Потом устроили торжественные проводы наших товарищей, было сказано много теплых пожеланий, и очень много хороших слов, даже Хельмут наговорил массу вкусного. После окончания торжественного вечера и ужина, мы засобирались в дорогу. И с "отправки", под покровом ночи, в дорогу вышла колонна провожающих и улетающих. В дороге прошло полчаса, и вот мы в точке, теперь ждем самолет, подготовив костры, как и договорено, вслушиваясь с надеждой в небо. Пока тишина, да и до назначенного времени пока еще десять минут, Акмурзин и Босхамджи приготовив, запалили факелы, ну для разжигания костров. Костры приготовлены их сухостоя, и на всякий политы бензином, наконец, время наступило и парни запалили огонь.

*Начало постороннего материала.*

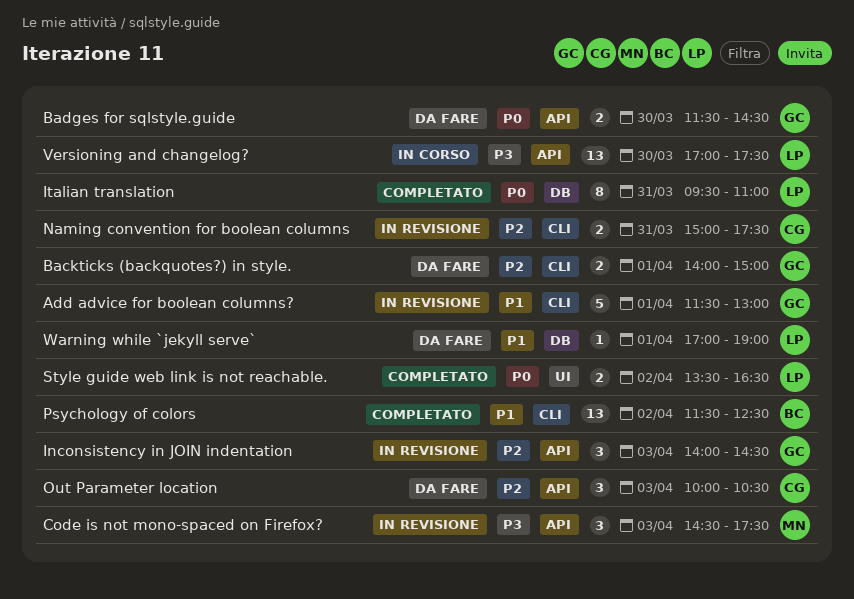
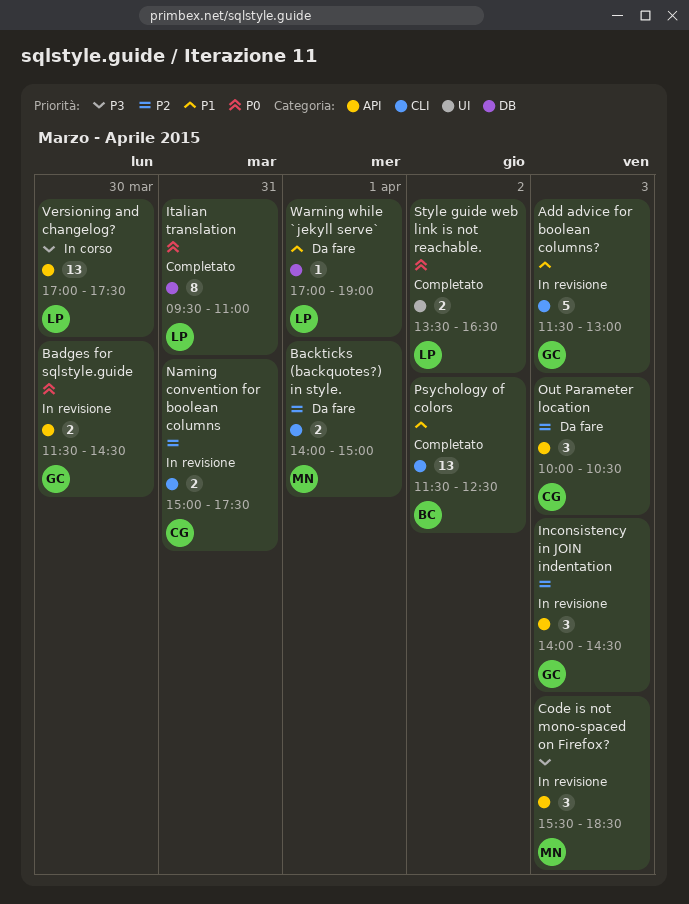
Add advice for boolean columns?, day: Apr 1 -> Apr 3
Backticks (backquotes?) in style., owner: GC -> MN
Badges for sqlstyle.guide, status: Da fare -> In revisione
Code is not mono-spaced on Firefox?, begins: 14:30 -> 15:30
Code is not mono-spaced on Firefox?, ends: 17:30 -> 18:30

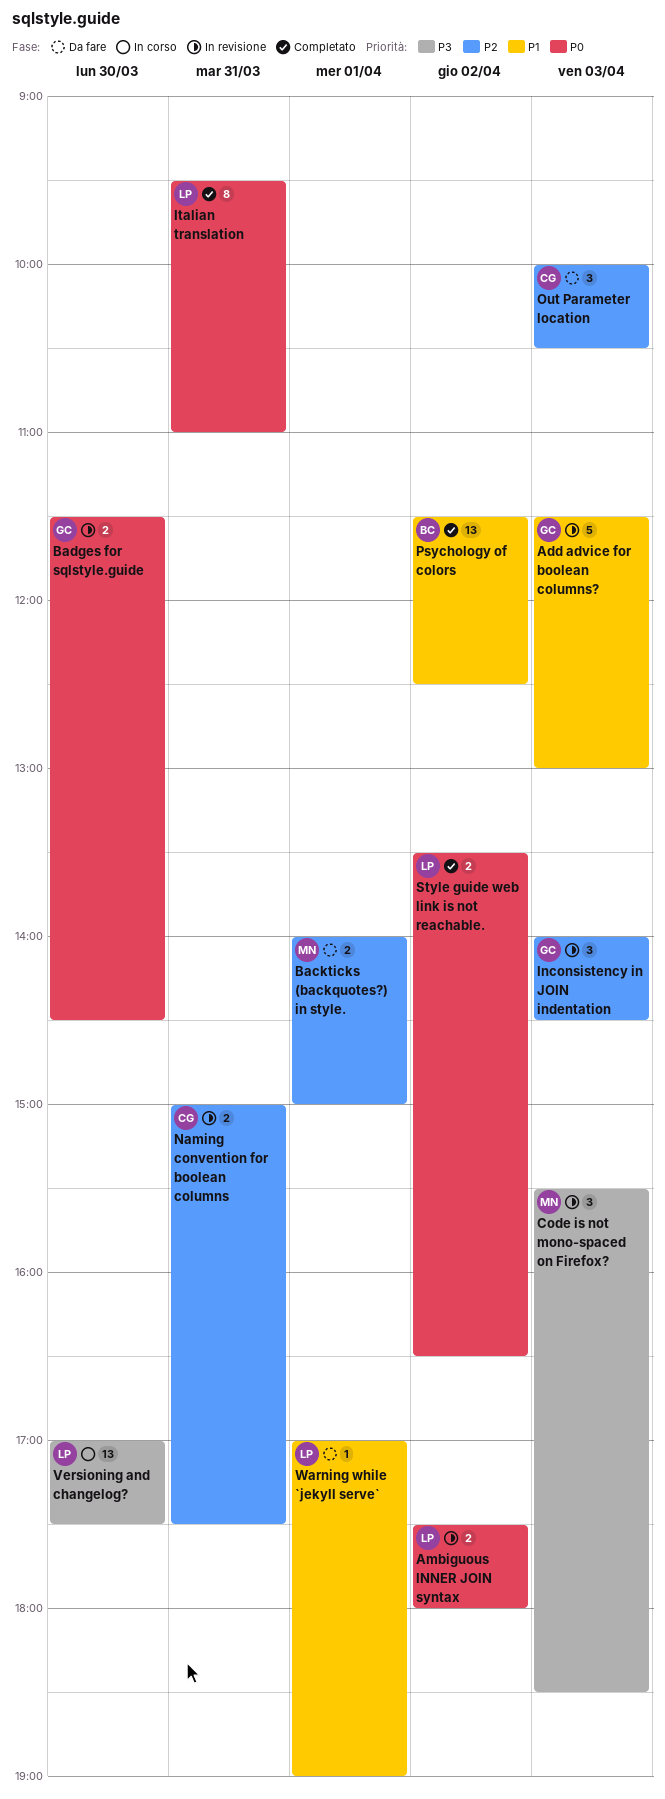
Ambiguous INNER JOIN syntax: none -> present

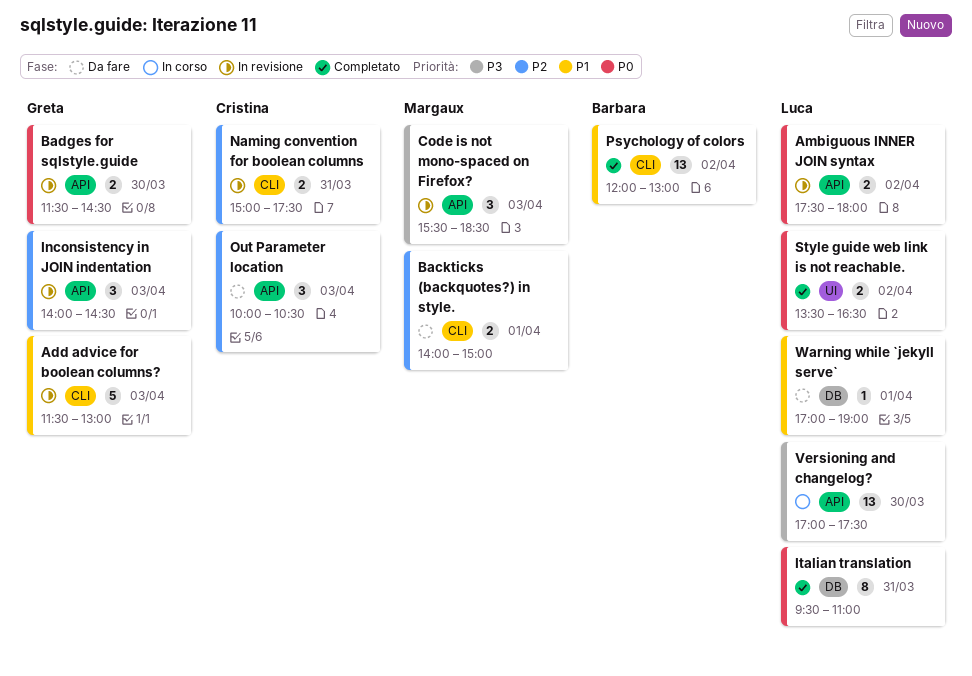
Psychology of colors, begins: 11:30 -> 12:00
Psychology of colors, ends: 12:30 -> 13:00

В небе зарокотал мотор, на импровизированную аэродромную площадку спустился самолет, выскочивший из аэроплана приземистый и широкоплечий летчик (или там бортмеханик-бортпроводник) попросил быстрее, мол, еле прорвались. Провожая улетающих, обнял каждого, это же братья по оружию, сколько с ними пережито. Когда последний, чудесный латыш Круминьш садился в самолет, со стороны охраны послышались выстрелы.

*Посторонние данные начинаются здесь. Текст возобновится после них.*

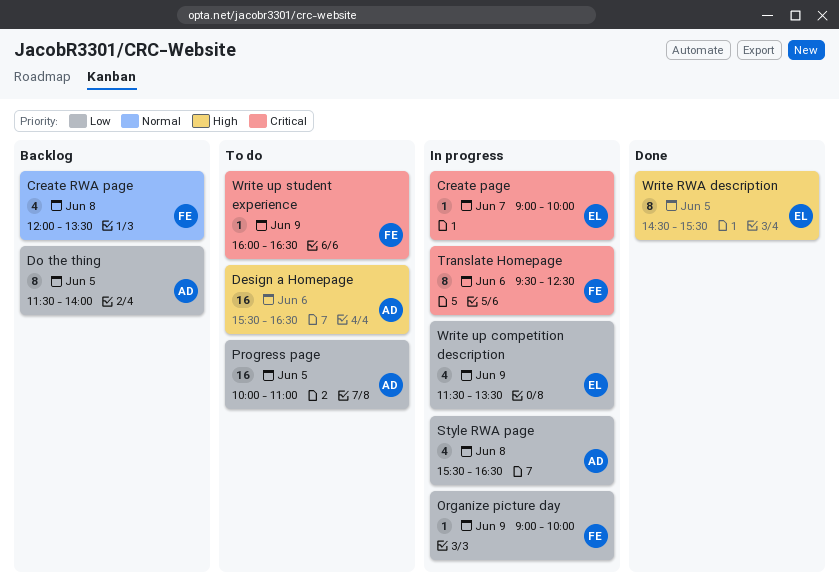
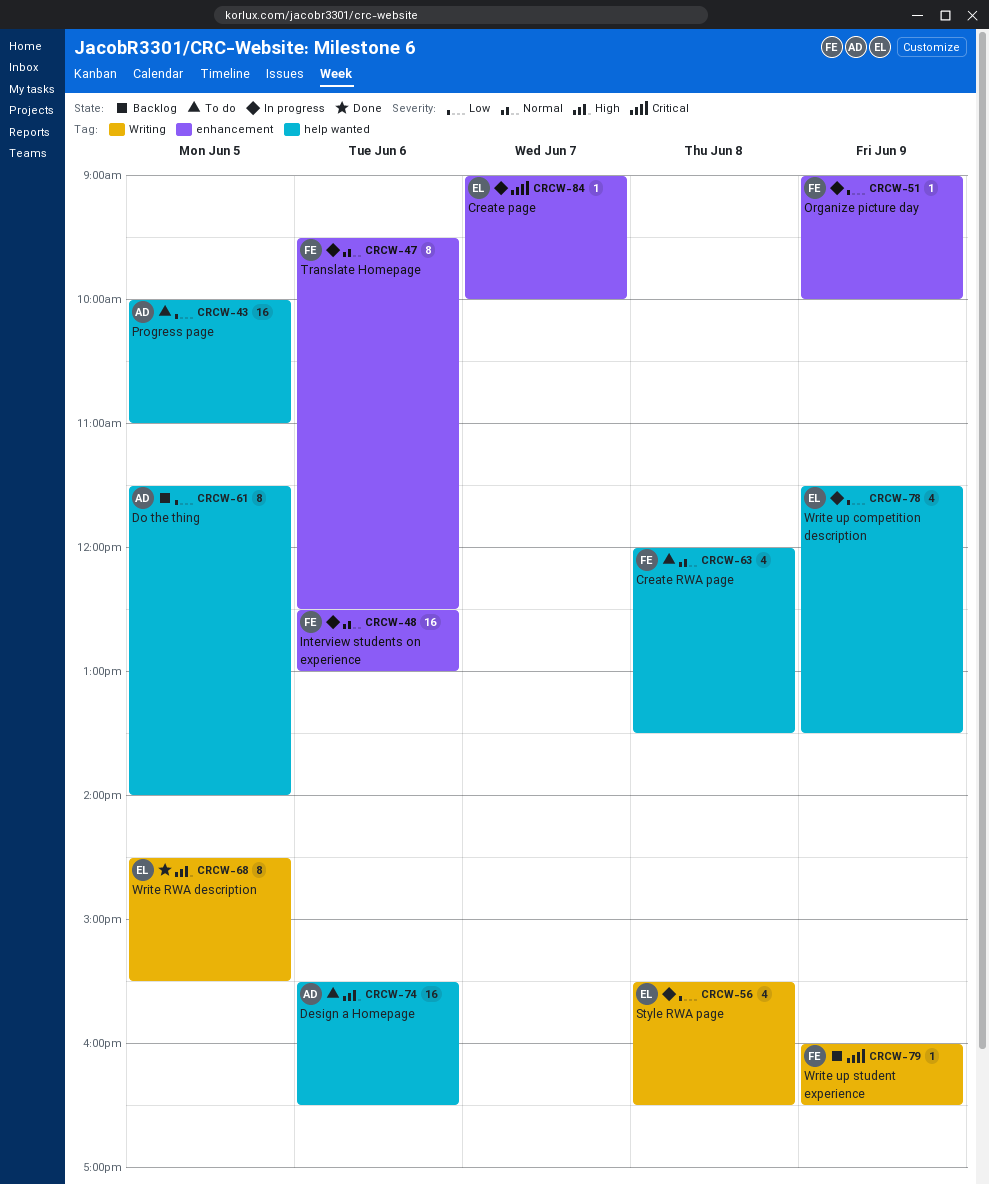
Create RWA page, status: Backlog -> To do
Interview students on experience: none -> present
Style RWA page, owner: AD -> EL
Translate Homepage, priority: Critical -> Normal
Write up student experience, status: To do -> Backlog

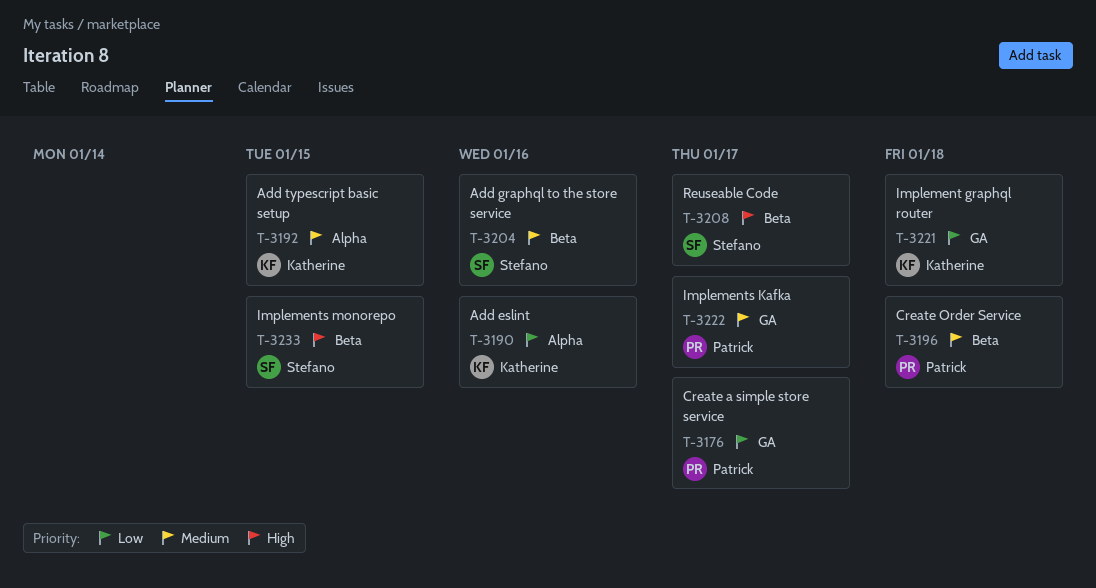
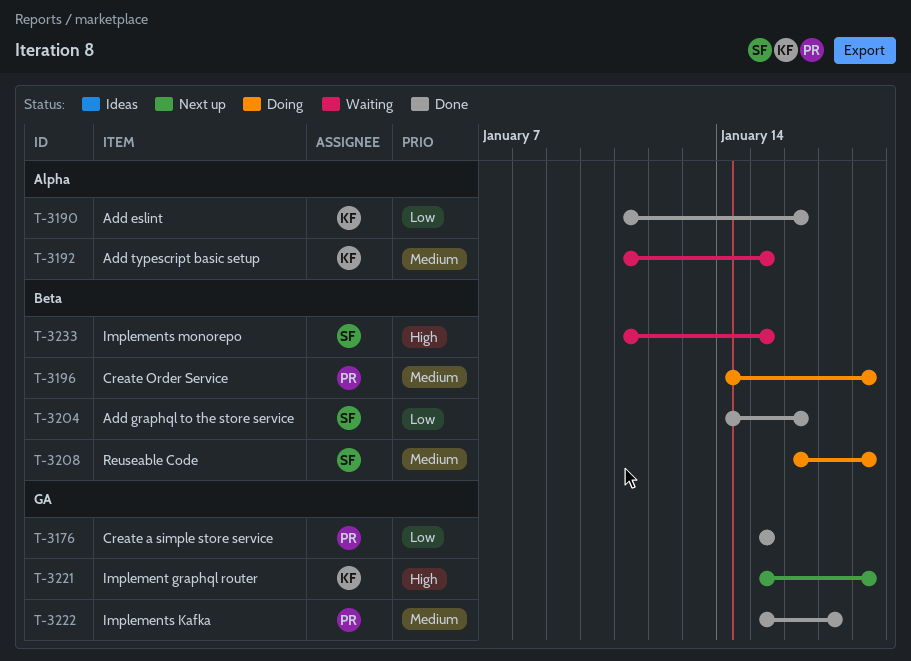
T-3176, due: Jan 17 -> Jan 15
T-3204, priority: Medium -> Low
T-3208, priority: High -> Medium
T-3208, due: Jan 17 -> Jan 18
T-3221, priority: Low -> High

– Поезжай, то есть лети уже, – кричу я и самолет, начинает двигаться, приземистый член экипажа захлопывает дверь, и все аэроплан несется вперед и отрывается от земли, уфф все, бегу на выстрелы.

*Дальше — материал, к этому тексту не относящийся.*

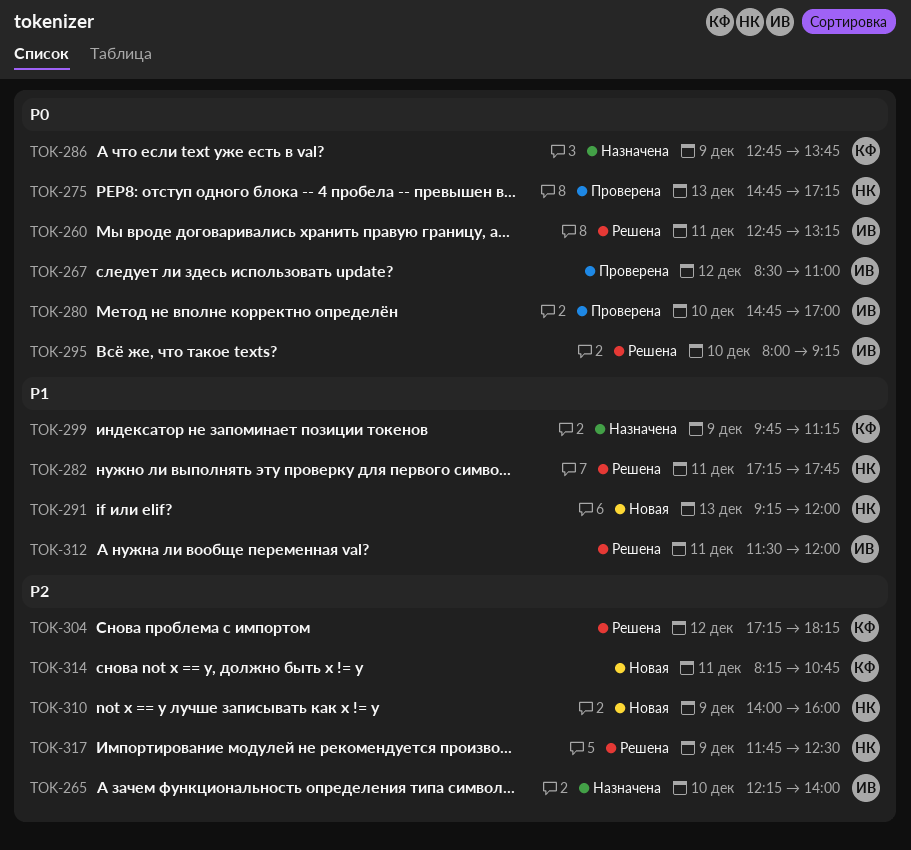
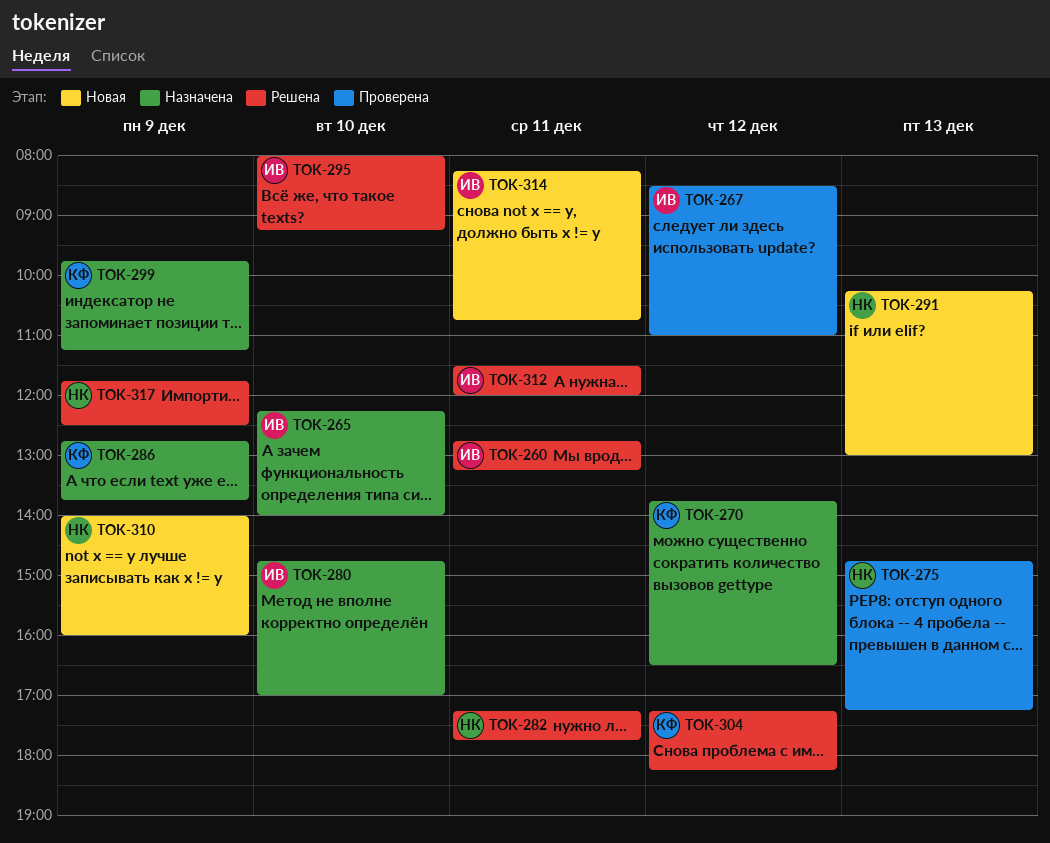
TOK-270: none -> present
TOK-280, status: Проверена -> Назначена
TOK-291, begins: 09:15 -> 10:15
TOK-291, ends: 12:00 -> 13:00
TOK-314, owner: КФ -> ИВ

Хорошо, что прихватил с собой МП и подсумок (или как он у немцев называется), передергивая затвор, оказываюсь среди бойцов. Они залегли и ведут перестрелку, из кустов в нас летят пули, пытаюсь короткими очередями отвечать на вспышки. Из лесу, слышны короткие команды на немецком языке, черт они нас окружают. Немецкий говор уже слышен со всех сторон, говор сопровождают выстрелы, причем не только с карабинов, противник не хуже нас вооружен автоматическим оружием.
– Ребята, немцев больше, и они со всех сторон, поэтому, предлагаю прорываться, сперва закидаем гранатами, пространство против нас и вперед, короткими перебежками к технике.
Странно, но почему то молчат пулеметы на мотоциклах и ганомагах, неужели их сняли бесшумно а? И кинув десяток гранат, выдвигаемся вперед, по направлению к нашей технике, пока бежим, падает несколько бойцов, увы, но нет времени проверить кто ранен, а кто убит.
Наконец добегаем к месту, где оставалась техника с охраной, по нам в упор бьют два пулемета с ганомагов.
– Не стреляйте свои, – кричим мы.
– Русише швайне, – отвечают нам в ответ и снова очереди, блин на голос стреляют суки, хорошо хоть самолет им не достать.
Мы короткими перебежками, теряя на ходу товарищей, передвигаемся уже куда-то наобум, темнота ведь…
Когда я очнулся, я осознал, что лежу в лесу один, и понятия не имею где я.